Cuza felt his jaw muscles bunch in anger. Why didn't this outsider just go away? "He's already loose! I'll merely be channeling his power. There must be a way we can come to some sort of an ... arrangement with him. We can learn so much from a being such as Molasar, and he can offer so much. Who knows what other supposedly 'incurable' diseases he can remedy? We will owe him an enormous debt for ridding us of Nazism. I would consider it a moral obligation to find some way of coming to terms with him."
"Terms?" Glenn said. "What kind of terms are you prepared to offer him?"
"Something can be arranged."
"What, specifically?"
"I don't know—we can offer him the Nazis who started this war and who run the death camps. That's a good start."
"And after they're gone? Who next? Remember, Molasar will go on and on. You will have to provide sustenance forever. Who next?"
"I will not be interrogated like this!" Cuza shouted as his temper frayed to the breaking point. "Something will be worked out! If an entire nation can accommodate itself to Adolf Hitler, surely we can find a way to coexist with Molasar!"
"There can be no coexistence with monsters," Glenn said, "be they Nazis or Nosferatu. Excuse me."

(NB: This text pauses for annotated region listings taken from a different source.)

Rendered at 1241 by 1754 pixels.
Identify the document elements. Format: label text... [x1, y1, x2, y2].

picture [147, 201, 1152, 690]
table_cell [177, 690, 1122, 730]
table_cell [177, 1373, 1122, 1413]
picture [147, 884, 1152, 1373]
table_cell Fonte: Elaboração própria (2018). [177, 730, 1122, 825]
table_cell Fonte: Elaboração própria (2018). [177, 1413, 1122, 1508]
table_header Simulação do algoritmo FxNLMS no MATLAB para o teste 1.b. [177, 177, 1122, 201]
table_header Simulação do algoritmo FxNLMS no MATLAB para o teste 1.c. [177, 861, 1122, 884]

He turned and strode away. Magda stood still and quiet, staring after him. And Cuza in turn stared at his daughter, knowing that although she had not run after the stranger in body, she had done so in spirit. He had lost his daughter.
The realization should have hurt, should have cut him to the bone and made him bleed. Yet he felt no pain or sense of loss. Only anger. He felt two steps removed from all emotions except rage at the man who had taken his daughter away from him.
Why didn't he hurt?
After watching Glenn until he had rounded the corner of the inn, Magda turned back to her father. She studied his angry face, trying to understand what was going on inside him, trying to sort out her own confused feelings.